Em relação aos participantes, ao incursionar nas cidades satélites do Distrito Federal, em direção a associações, grupos e centros de atendimento às pessoas com deficiência – a partir de entidades cadastradas no Ministério Público do Distrito Federal e Territórios – foram extraídos contatos e indicações acerca de potenciais participantes, que foram pré-selecionados. A participação no estudo utilizou como critério único de seleção: assiduidade dos participantes às atividades oferecidas pelos próprios espaços (indicada por gestores, professores, coordenadores e técnicos esportivos); disponibilidade para conversas e encontros envolvendo a pesquisa; ter mais de três anos de lesão; e, condição da deficiência (participantes que utilizassem a cadeira de rodas como equipamento exclusivo de locomoção).

Os 12 participantes selecionados, autodeclarados do sexo masculino e com idades entre 22 e 48 anos (denominados PCD´s), eram praticantes das modalidades rúgbi em cadeira de rodas, atletismo, basquete e natação. Estes atores sociais foram acompanhados em seus respectivos grupos, ao longo dos anos de 2016 e 2017, por meio de observação participante e registros de campo. Ademais, de forma consentida e reservada, responderam a uma entrevista semiestruturada, sendo esta gravada e, posteriormente, transcrita para análise. Os dados coletados, após triangulação, serviram de produto de análise sendo agrupados em blocos temáticos e, por meio de evidências empíricas e teóricas, desdobrados para a confecção de categorias de análise.

Dos contatos que marcaram o percurso de encontros, compartilhamento de valores e experiências perante essa necessidade humana de expressão lúdica na cultura foram construídas as seguintes categorias de análise: a) Trajetória e o acesso aos espaços esportivos e de lazer; e, b) O que são visualizados nesses espaços e a relação com as situações colocadas.

RESULTADOS E DISCUSSÃO

Trajetória e acesso aos espaços esportivos e de lazer

Após perceber algumas relações entre a cidade e a pessoa com deficiência um conjunto de informações se aproximaram em função da perspectiva do esporte e lazer. Inicialmente procurou-se reconhecer como os participantes experimentam este fenômeno social na cidade no sentido de trajetória e acesso aos seus espaços. Do que se revelam, a chegada aos espaços aponta para discursos que parecem ir ao encontro de um mesmo observatório. Em comum, o reconhecimento da dificuldade na trajetória e o acesso aos espaços, descritos primeiramente pelo meio de transporte utilizado; e, em segundo lugar, na dificuldade em sua chegada.

Acerca do meio de transporte, que conduz ao espaço esportivo e de lazer, o carro parece prevalecer sobre outras formas de transporte urbano, segundo aponta o discurso dos participantes a seguir:

Não tem nada aqui perto de casa. Às vezes para sair me vejo obrigado a ir de ônibus por conta do dinheiro, mas se pudesse eu ia só de carro por conta da mobilidade e segurança. No tempo e na acessibilidade a gente sai ganhando. Costumo ir sozinho (PCD 7).

(Instrução da tarefa 1)
Responda, com base no trecho citado:
(a) Quantos participantes foram selecionados e qual era a faixa etária deles?
(b) Em quais anos os participantes foram acompanhados em seus grupos?
(c) Segundo o discurso dos participantes, qual meio de transporte parece prevalecer na ida aos espaços esportivos e de lazer?
(Instrução da tarefa 2)
Prossiga o trecho citado sobre o acesso de pessoas com deficiência aos espaços esportivos e de lazer, começando logo após a última frase apresentada.

(Dados extraídos)
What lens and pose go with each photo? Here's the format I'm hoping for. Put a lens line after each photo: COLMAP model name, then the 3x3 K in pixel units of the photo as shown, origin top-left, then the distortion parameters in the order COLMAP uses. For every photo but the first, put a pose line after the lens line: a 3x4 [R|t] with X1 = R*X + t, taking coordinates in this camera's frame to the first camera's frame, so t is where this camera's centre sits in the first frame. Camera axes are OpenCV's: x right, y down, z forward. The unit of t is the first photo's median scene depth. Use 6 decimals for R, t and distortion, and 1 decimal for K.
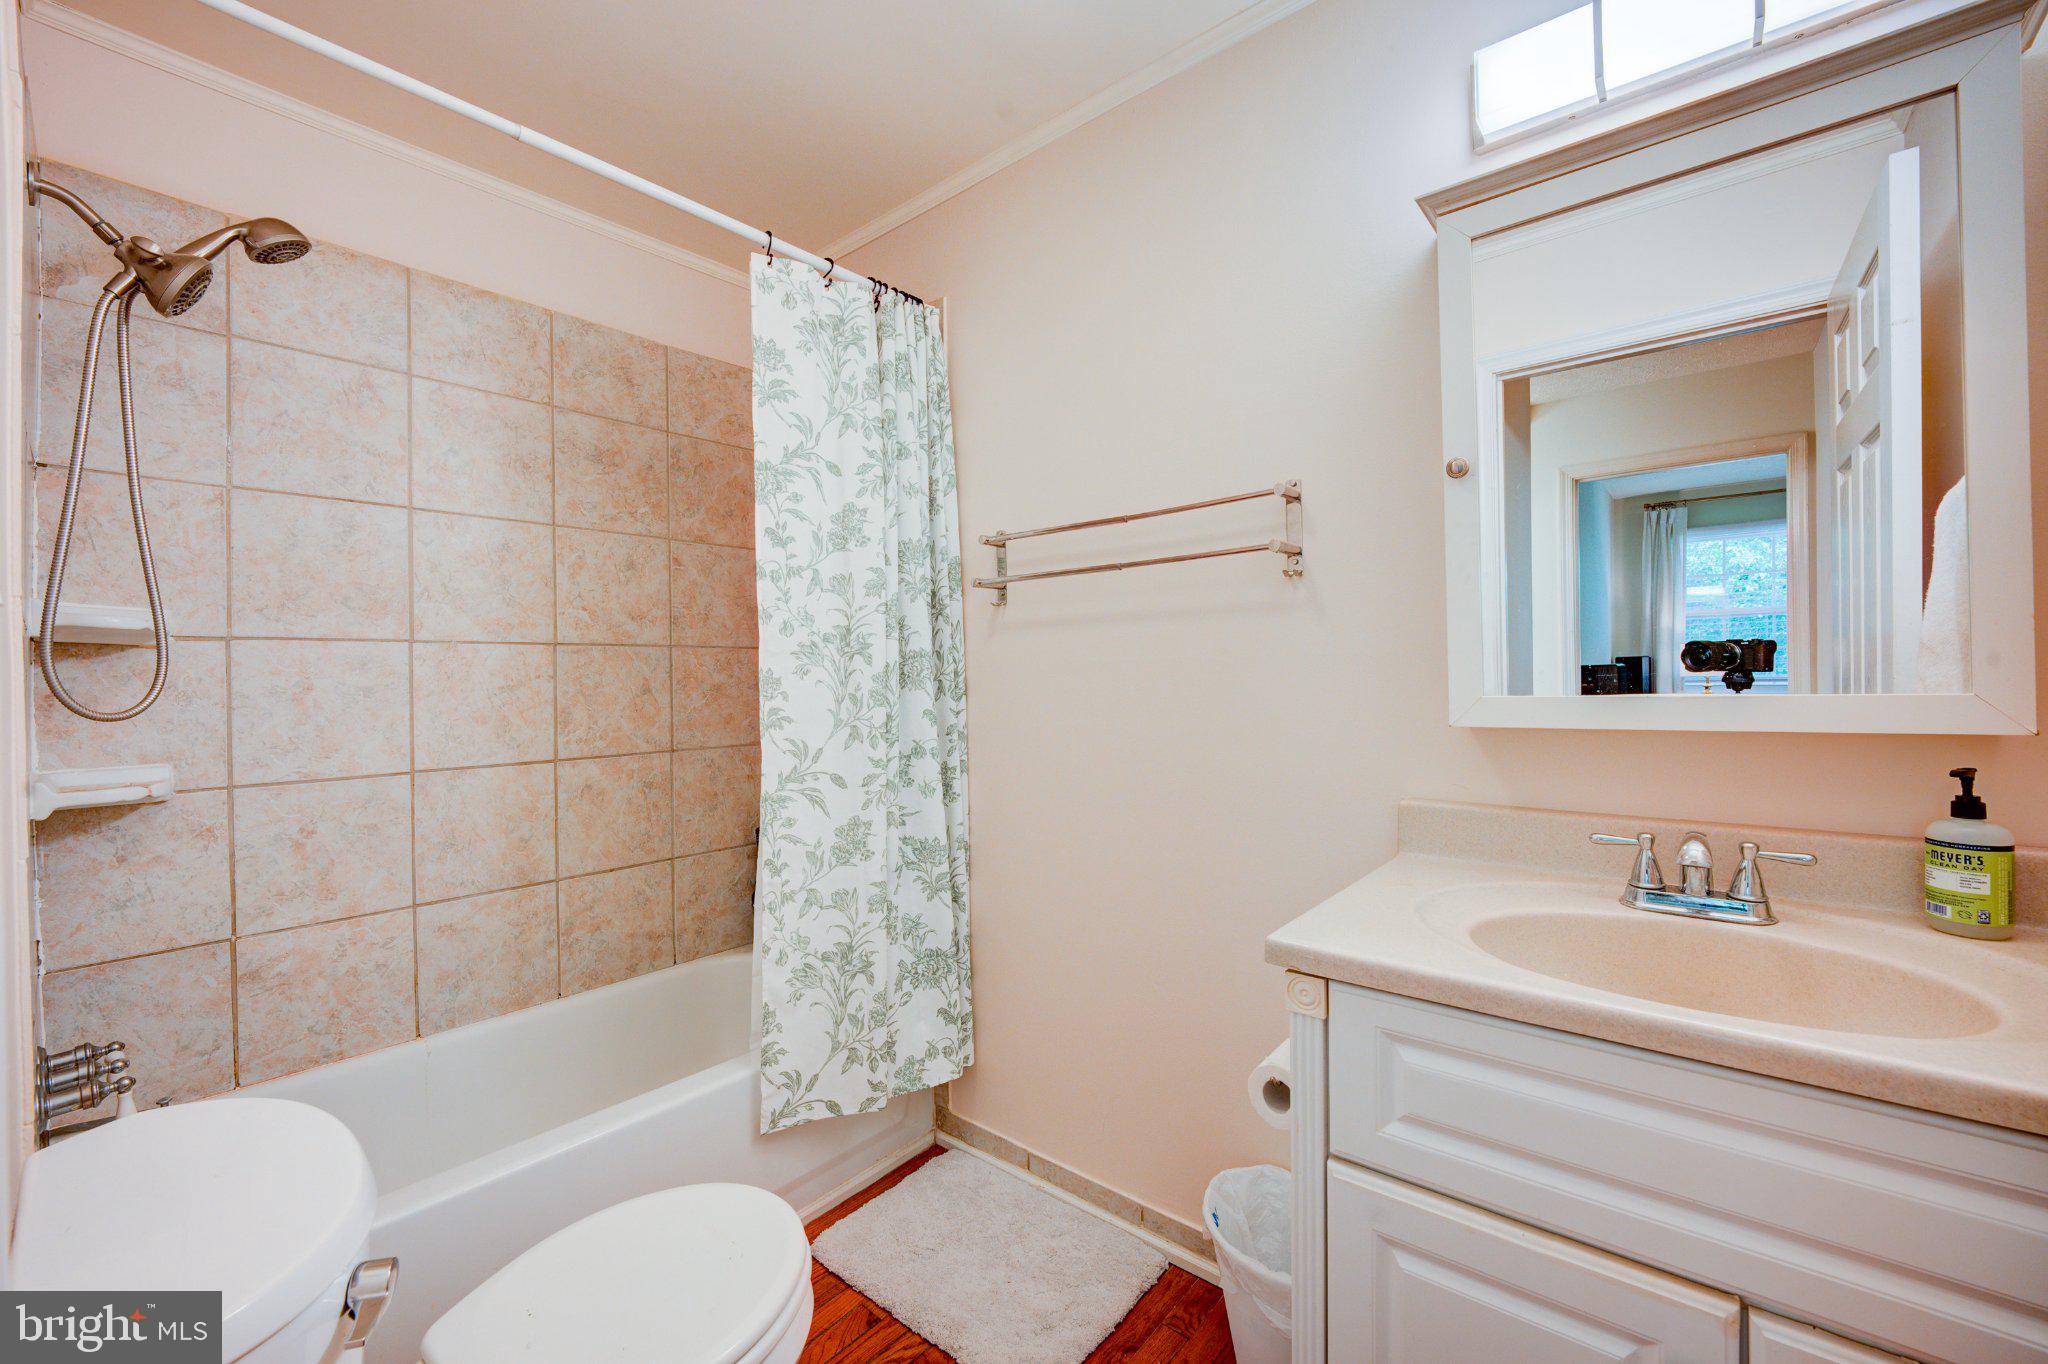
lens RADIAL K [[826.8, 0, 1026.1], [0, 826.8, 676.9], [0, 0, 1]] dist [-0.011814, -0.000026]
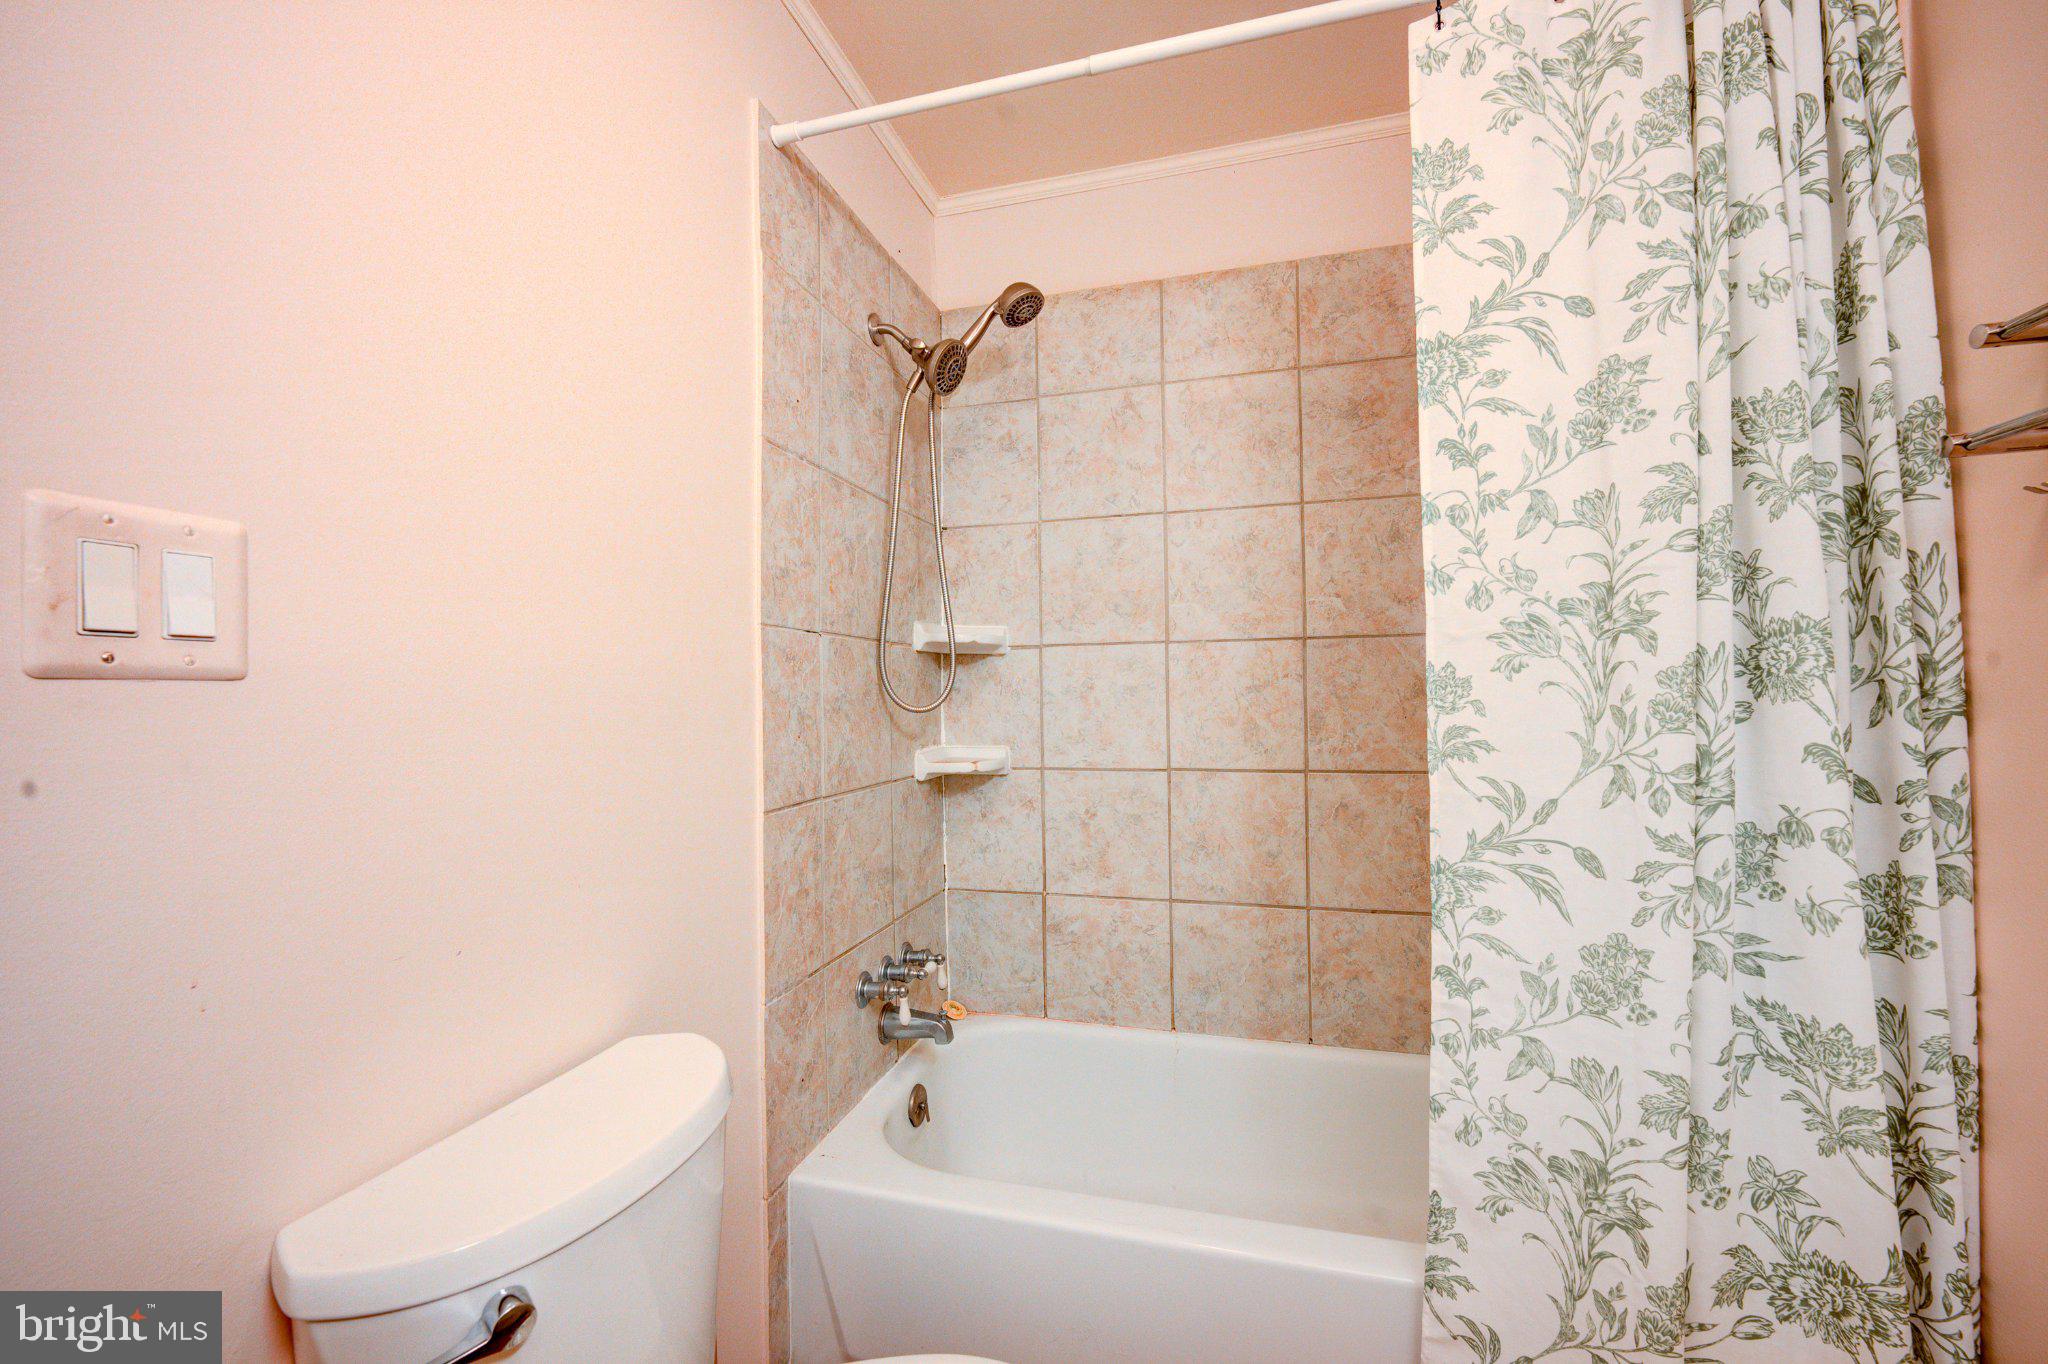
lens RADIAL K [[823.7, 0, 1027.4], [0, 823.7, 675.4], [0, 0, 1]] dist [-0.007018, -0.003992]
pose [[0.413012, -0.003769, -0.910718, 0.119015], [0.008981, 0.999960, -0.000066, -0.003318], [0.910682, -0.008152, 0.413029, 0.421670]]
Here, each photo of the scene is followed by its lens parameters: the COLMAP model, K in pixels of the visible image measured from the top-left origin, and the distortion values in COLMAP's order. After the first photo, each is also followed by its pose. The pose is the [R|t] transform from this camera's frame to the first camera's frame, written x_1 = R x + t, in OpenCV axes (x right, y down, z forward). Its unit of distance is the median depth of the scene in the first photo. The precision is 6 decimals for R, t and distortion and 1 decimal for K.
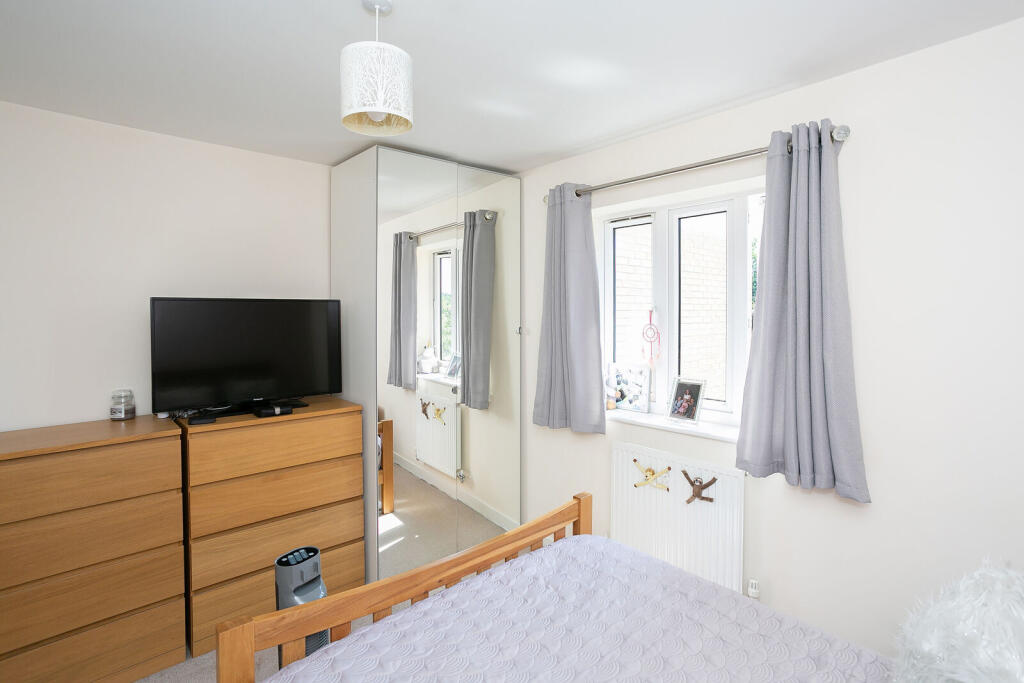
lens RADIAL K [[510.3, 0, 517.6], [0, 510.3, 319.0], [0, 0, 1]] dist [-0.003212, -0.000219]
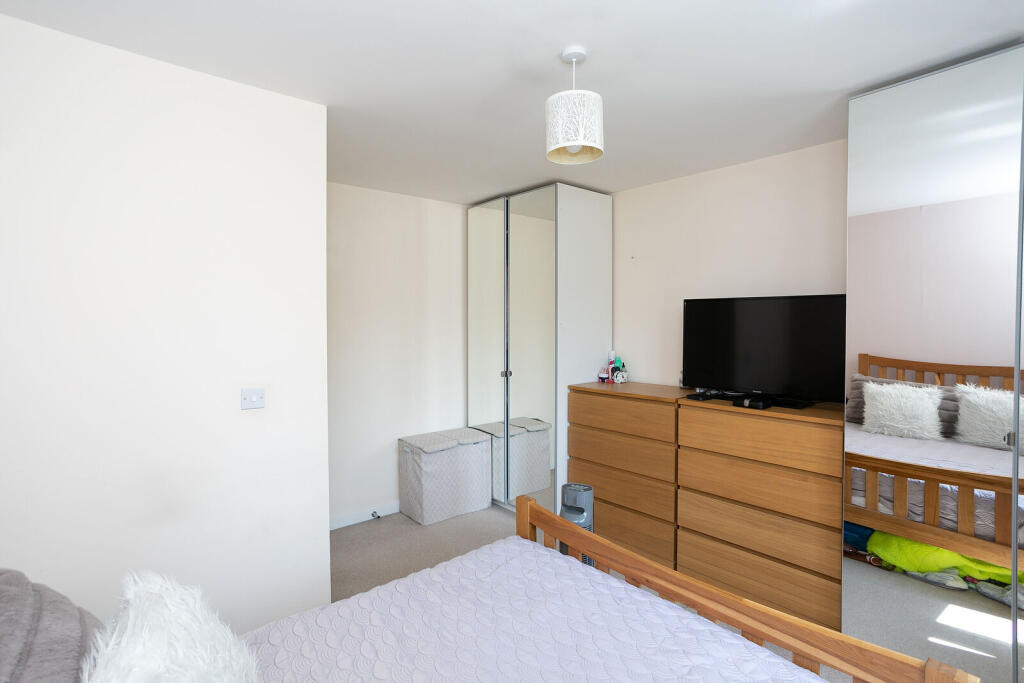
lens RADIAL K [[510.3, 0, 517.6], [0, 510.3, 319.0], [0, 0, 1]] dist [-0.003212, -0.000219]
pose [[-0.024974, 0.007019, -0.999663, 0.653779], [-0.009229, 0.999931, 0.007251, 0.003230], [0.999646, 0.009407, -0.024907, 0.604340]]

(Resposta da tarefa 1)
(a) Foram selecionados 12 participantes, com idades entre 22 e 48 anos.
(b) Em 2016 e 2017.
(c) O carro.

(Resposta da tarefa 2)
Vou tudo de carro. Tudo fica no centro. Acho que sem o carro eu “entrego o resto de minhas pernas” (risos). O carro é minhas pernas (sic). De ônibus é complicado demais (PCD 11).

O deslocamento cotidiano para acesso a equipamentos culturais, estes geralmente nas zonas centrais da cidade, destaca uma característica do Distrito Federal (Ribeiro e Tenório, 2015Ribeiro RJC, Tenório GS. Estrutura social e organização social do território. In: Ribeiro RJC, Tenorio GS, Holanda F, Ribeiro LCQ, editores. Brasília: transformações na ordem urbana. 1ª ed. Rio de Janeiro: Letra Capital; 2015. p. 176-200.). Nesta movimentação o carro é como dá a entender o participante 11, “quase como uma perna” em um evidente sinal da importância do transporte para se locomover na cidade em momentos de esporte e lazer. Para aqueles que utilizam, ou já utilizaram o ônibus, as críticas, sintetizada pelo participante (PCD 12):

Hoje sabemos que toda a frota do DF tem elevadores para o deficiente, mas o tempo todo quebra e problemas. Isso é coisa que já vem de longa data. Melhorou em algumas coisas porque antes não tinha nada, mas a precariedade é grande. Nossa luta inclusive vai no caminho de buscar melhorias e qualidade para o transporte coletivo (PCD 12).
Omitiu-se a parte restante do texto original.